### What to do
The following entries are to be repeated exactly, and the pictures are to be left behind.

### The input
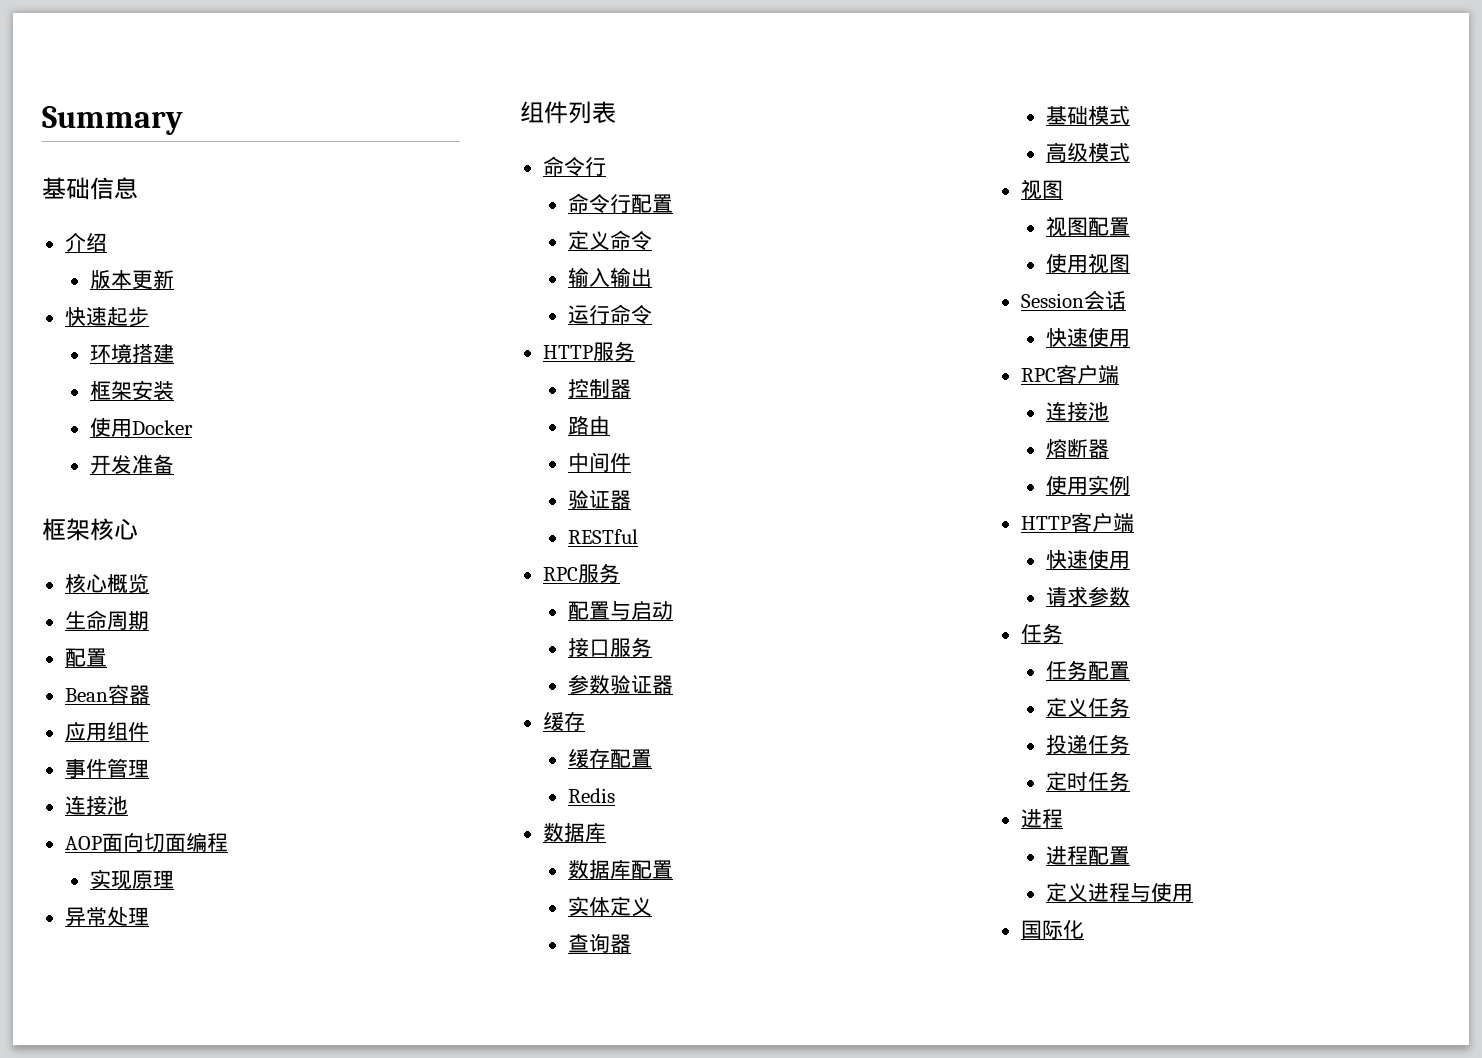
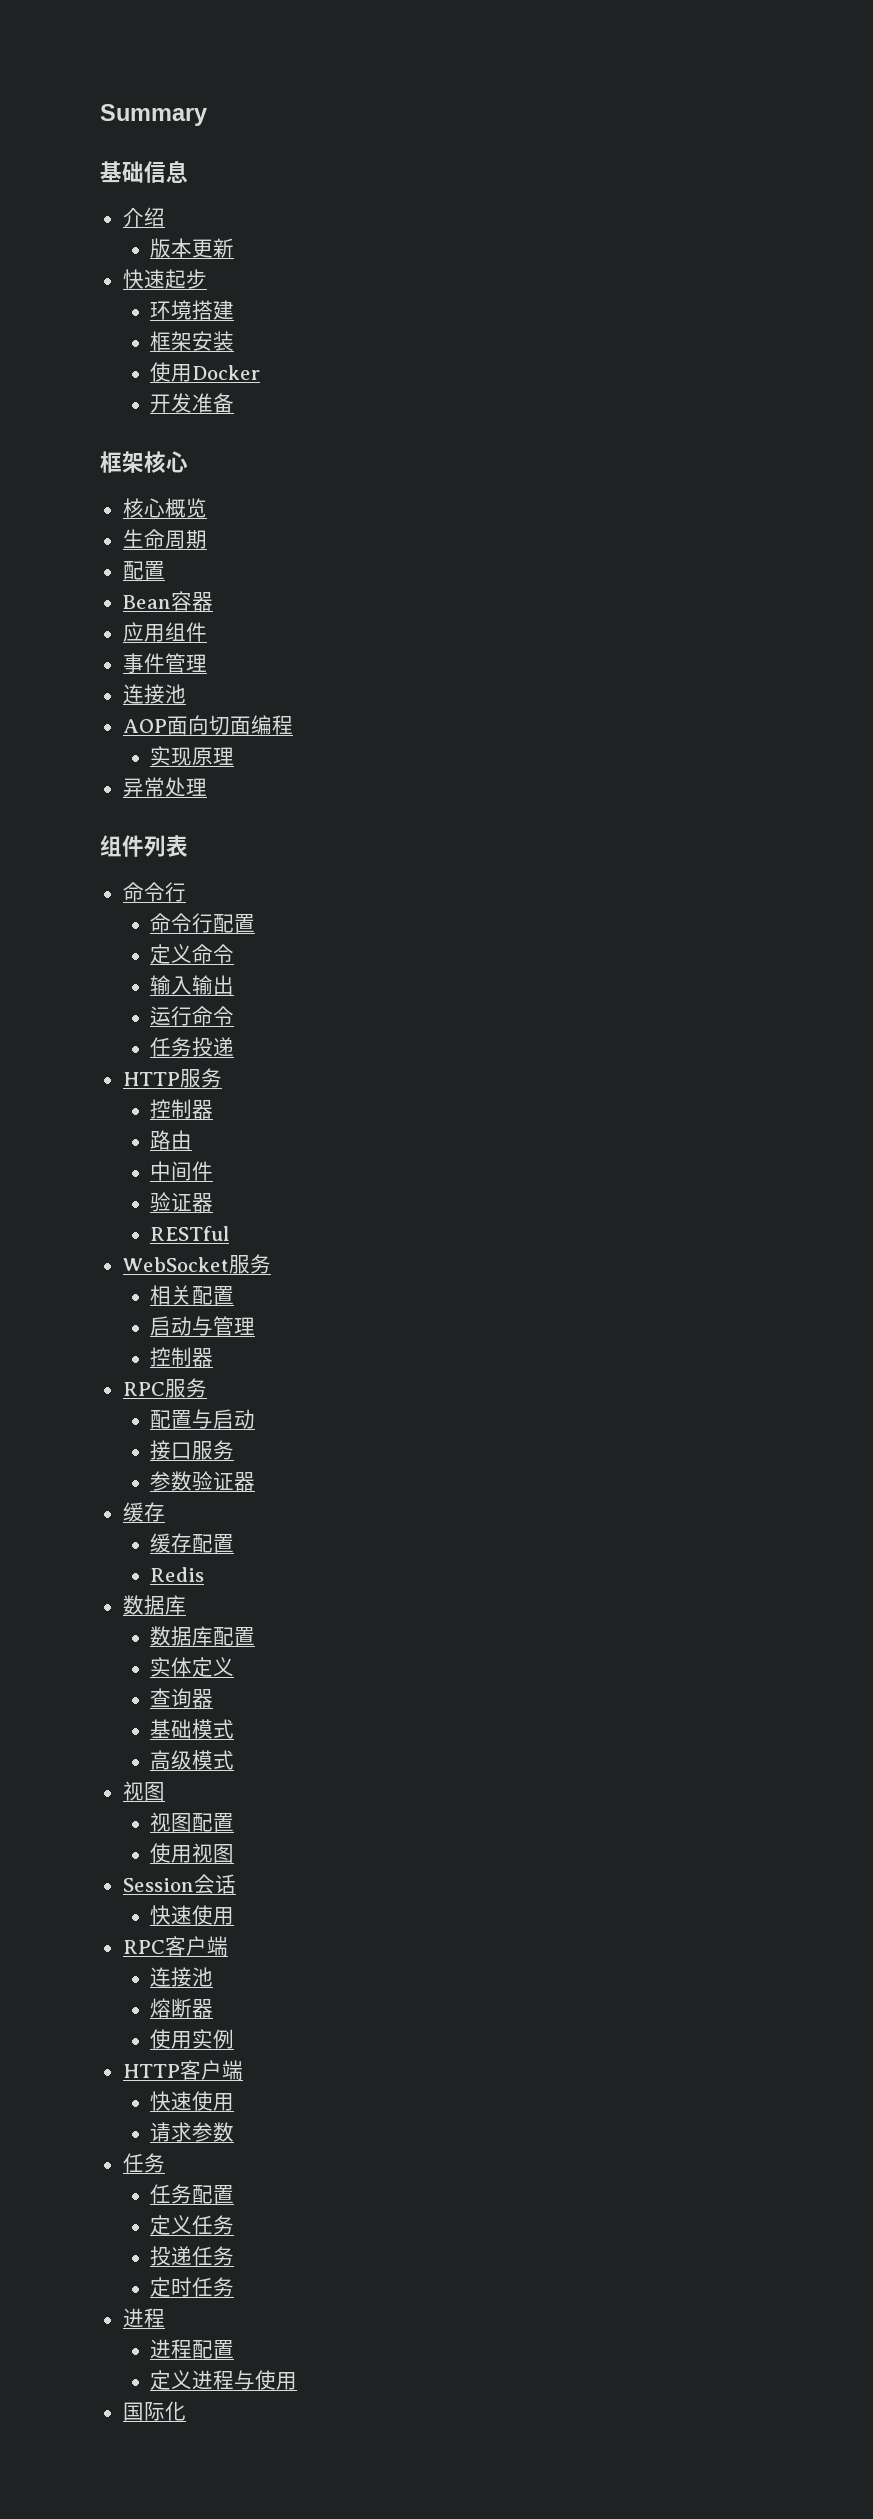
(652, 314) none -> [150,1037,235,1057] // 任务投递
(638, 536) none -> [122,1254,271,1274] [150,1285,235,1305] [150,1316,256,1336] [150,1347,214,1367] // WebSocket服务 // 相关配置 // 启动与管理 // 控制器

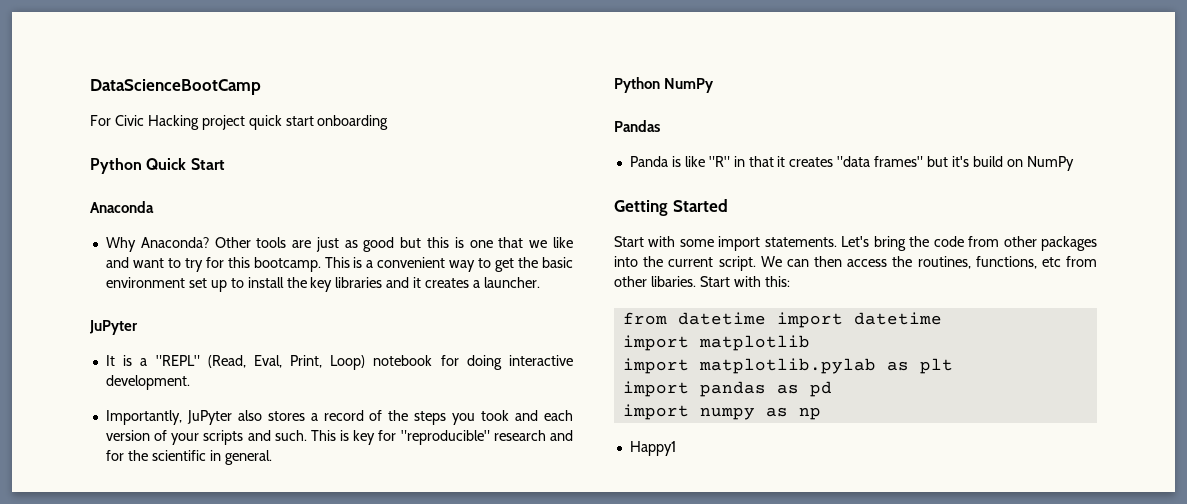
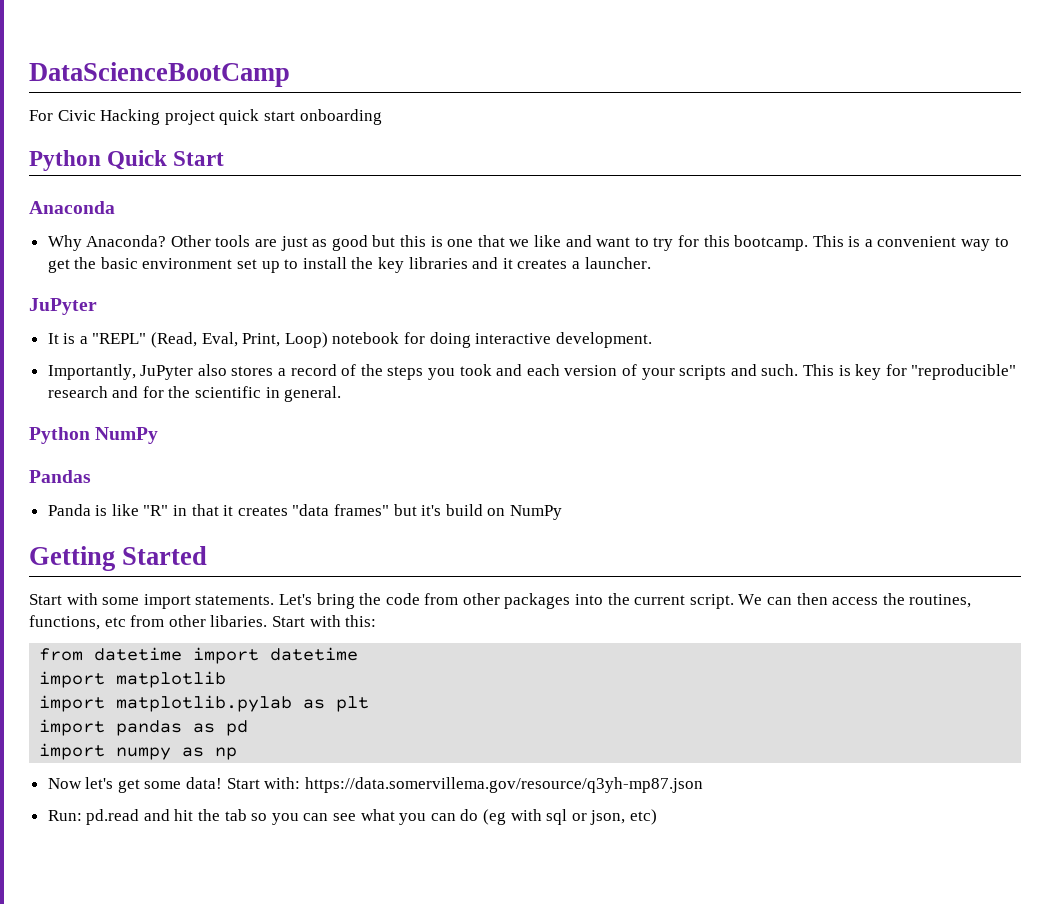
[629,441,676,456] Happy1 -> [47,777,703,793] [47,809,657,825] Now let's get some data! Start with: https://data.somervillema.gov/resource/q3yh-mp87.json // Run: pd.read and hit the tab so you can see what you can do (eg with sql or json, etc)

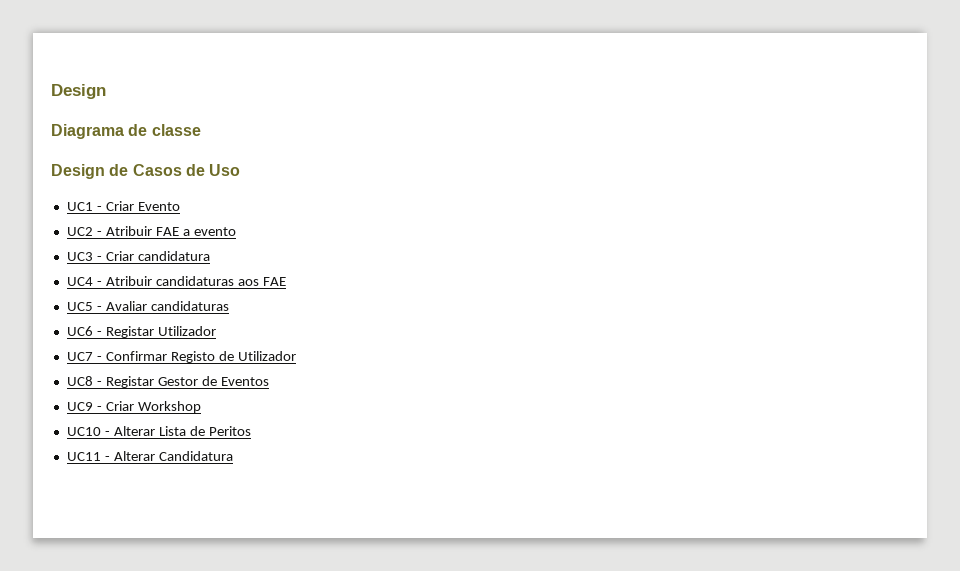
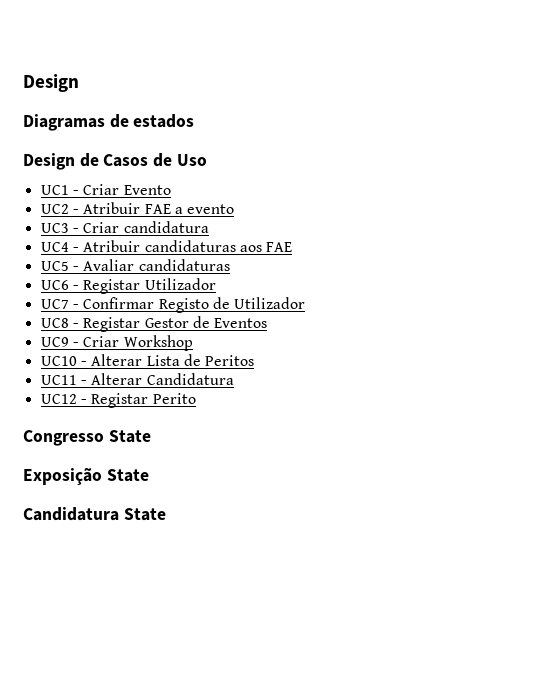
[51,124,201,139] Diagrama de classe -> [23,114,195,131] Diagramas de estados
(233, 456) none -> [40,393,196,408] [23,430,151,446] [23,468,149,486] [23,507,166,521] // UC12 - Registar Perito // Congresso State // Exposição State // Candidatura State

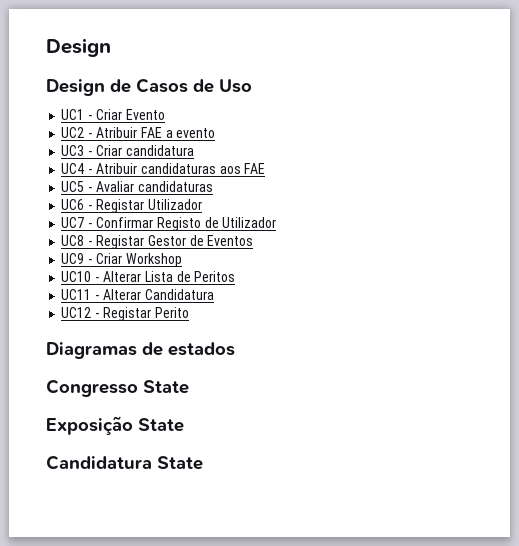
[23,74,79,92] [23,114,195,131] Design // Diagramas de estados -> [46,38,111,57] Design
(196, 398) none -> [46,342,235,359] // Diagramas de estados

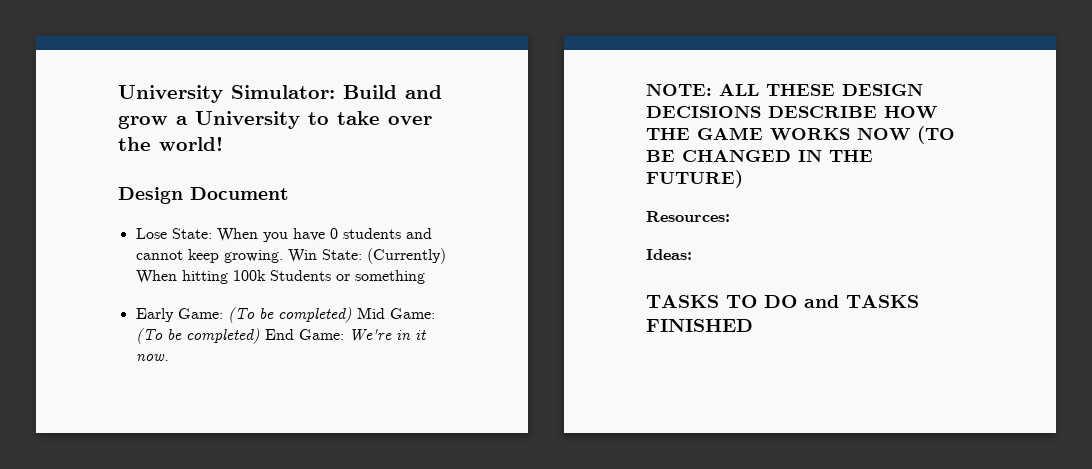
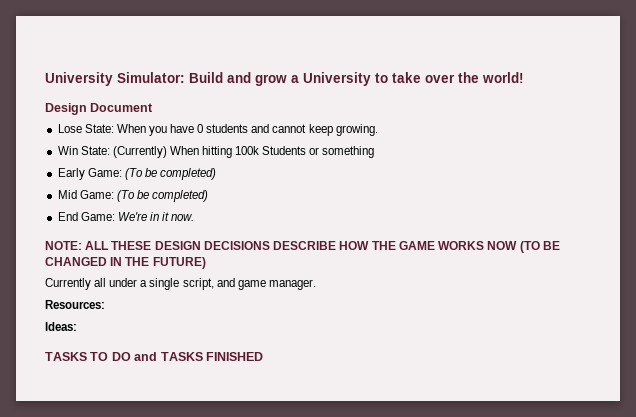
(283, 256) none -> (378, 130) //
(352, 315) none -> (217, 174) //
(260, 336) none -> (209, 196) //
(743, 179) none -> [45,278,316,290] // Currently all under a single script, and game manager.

### Response to the exercise
(652, 314) none -> [150,1037,235,1057] // 任务投递
(638, 536) none -> [122,1254,271,1274] [150,1285,235,1305] [150,1316,256,1336] [150,1347,214,1367] // WebSocket服务 // 相关配置 // 启动与管理 // 控制器

[629,441,676,456] Happy1 -> [47,777,703,793] [47,809,657,825] Now let's get some data! Start with: https://data.somervillema.gov/resource/q3yh-mp87.json // Run: pd.read and hit the tab so you can see what you can do (eg with sql or json, etc)

[51,124,201,139] Diagrama de classe -> [23,114,195,131] Diagramas de estados
(233, 456) none -> [40,393,196,408] [23,430,151,446] [23,468,149,486] [23,507,166,521] // UC12 - Registar Perito // Congresso State // Exposição State // Candidatura State

[23,74,79,92] [23,114,195,131] Design // Diagramas de estados -> [46,38,111,57] Design
(196, 398) none -> [46,342,235,359] // Diagramas de estados

(283, 256) none -> (378, 130) //
(352, 315) none -> (217, 174) //
(260, 336) none -> (209, 196) //
(743, 179) none -> [45,278,316,290] // Currently all under a single script, and game manager.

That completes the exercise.